The star is too far away to even notice even with all those orbital phenomena happening at the same time.

Instead of using a rotation motion example I will use a linear motion, but the principle is equivalent.

Watch [this video](https://www.youtube.com/watch?v=oHMTEdCEUG4) of a bullet train travelling at high speeds in Japan. Notice how close objects such as the railway walls and houses seem to pass by much faster than the mountains in the horizon. Near objects seem to move at much faster speeds than those far away. Now if there was a moon in the sky it would look as if is wasn’t moving at all.

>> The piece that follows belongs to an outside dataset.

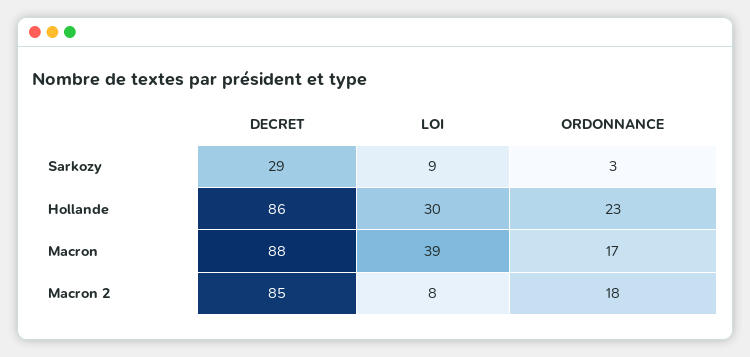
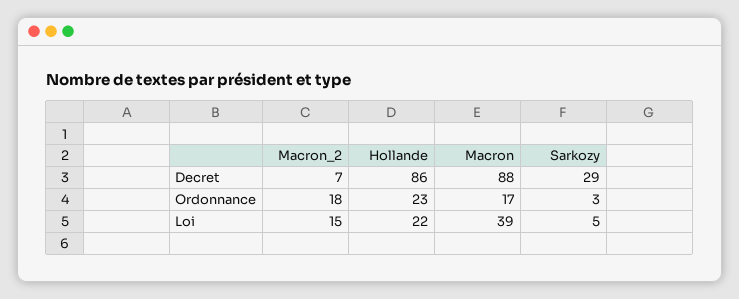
LOI, Sarkozy: 9 -> 5
LOI, Hollande: 30 -> 22
DECRET, Macron 2: 85 -> 7
LOI, Macron 2: 8 -> 15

Now going back to rotational motion.

The same concept applies when the Earth is rotating around its axis. Let’s make an analogy: Imagine an ant resting on the upper half of a spinning disco ball hanging by a thread from a ceiling. If the ant looked at the exact point where the thread is attached to the ceiling it would look as if it is stationary and the rest of the room is spinning around it. If the ant could take a long exposure picture of the room it would be the same as us taking a picture from the sky during night time, the point where the string attaches to the ceiling (Polaris) would look stationary and the rest of the room (the night sky) spins around.

The effects you mentioned don’t really matter because they are are much much slower than the rotation of the Earth. Earth’s rotation = 1 day, Earth’s orbit = 1 year, Earth’s wobble/tilt change = tens of thousands of years.